Czy w prawie budowlanym jest obowiązkowy piorunochron?
– Instalacja odgromowa to obowiązek – mówi przedstawiciel Stowarzyszenia Architektów Polskich Bartłomiej Kożuchowski: – Dużo nowych budynków posiada dużo instalacji, metalowych elementów na dachu, co może potencjalnie przyciągnąć piorun.
Jak lublinianie radzili sobie kiedyś z takimi ilościami wody?
– Pomagało ukształtowanie miasta, ukształtowanie terenu – mówi Hubert Mącik: – To, że miasto jest na pagórkach pomagało w odprowadzaniu tej wody kloakami, rynsztokami. Nie było odprowadzenia jako takiego pod ziemią. Niestety, lessowe grunty na których jest Lublin są wrażliwe na wypłukiwanie przez wodę i nie przypadkiem mamy do czynienia często na Starym Mieście czy w Śródmieściu z sytuacjami, kiedy wody opadowe powodują wypłukiwanie tego gruntu, powstawanie kawern, które mogą zagrażać zabytkom. Takie sytuacje są często niewidoczne. Kilka lat temu przy remoncie Kaplicy Świętej Trójcy okazało się, że taka kawerna, przez nikogo z zewnątrz niewidziana, była pod jednym z murów prezbiterium i w zasadzie niemalże w ostatniej chwili została wypełniona.

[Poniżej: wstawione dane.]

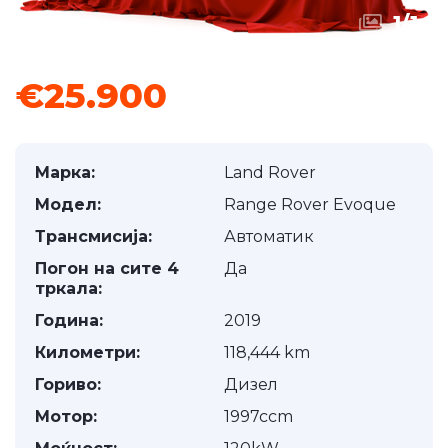
1
/
1
€25.900
Марка:
Land Rover
Модел:
Range Rover Evoque
Трансмисија:
Автоматик
Погон на сите 4
Да
тркала:
Година:
2019
Километри:
118,444 km
Гориво:
Дизел
Мотор:
1997ccm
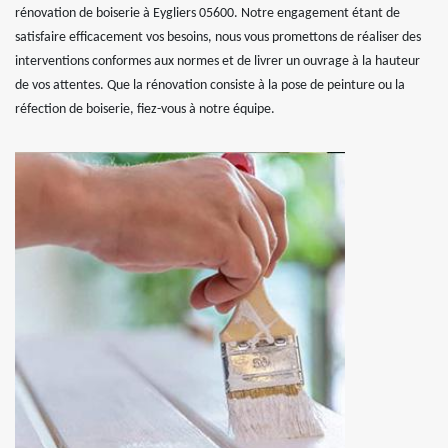
rénovation de boiserie à Eygliers 05600. Notre engagement étant de
satisfaire efficacement vos besoins, nous vous promettons de réaliser des
interventions conformes aux normes et de livrer un ouvrage à la hauteur
de vos attentes. Que la rénovation consiste à la pose de peinture ou la
réfection de boiserie, fiez-vous à notre équipe.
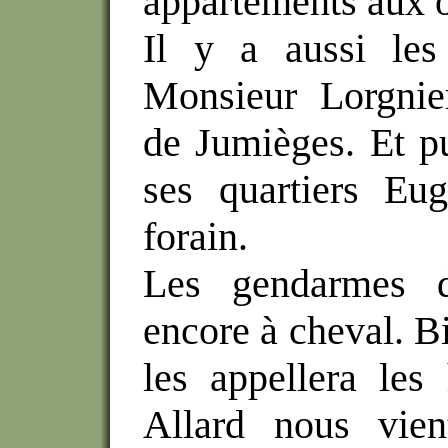
appartements aux o
Il y a aussi les
Monsieur Lorgnier
de Jumièges. Et pu
ses quartiers Eu
forain.
Les gendarmes de
encore à cheval. Bi
les appellera les
Allard nous vien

– Sprawa odwodnienia ulic miasta polega na odpowiednim doborze średnic, na odpowiednim rurarzu, ale kolejnym problemem jest to, że często w takich kanałach wyrzucane są różnego rodzaju śmieci, kanał jest niedrożny i woda, zamiast płynąc do środka, wypływa na zewnątrz – mówi Bartłomiej Kożuchowski.
A jak się chroni budynki przed takimi zlewami?
– Opaska dokoła budynku odprowadza wodę jak najdalej od fundamentów, żeby tego gruntu nie uplastycznić, żeby woda nie mogła wsiąkać przy samych fundamentach – mówi Bartłomiej Kożuchowski.
– Rynny są od starożytności – mówi Hubert Mącik: – Jeśli chodzi o zabudowę, architekturę klasyczną, funkcję rynien pełniła sima gzymsu, płyta gzymsu koronującego, która była na samym wierzchu. Takie orynnowanie jakie my dzisiaj widzimy, upowszechniło się w zasadzie w wieku XIX, na początkach XX. Wcześniej raczej starano się tę wodę jak najdalej od budynku odepchnąć. Stąd na przykład na kościołach gotyckich widzimy tzw. gargulce, które miały za zadanie tę wodę, która zgromadziła się w specjalnym zbiorniku, jak najdalej wypluć z dachu.
W mieście zdarzały się także trąby powietrzne. Potężny orkan zniszczył Lublin 20 lipca 1931 roku.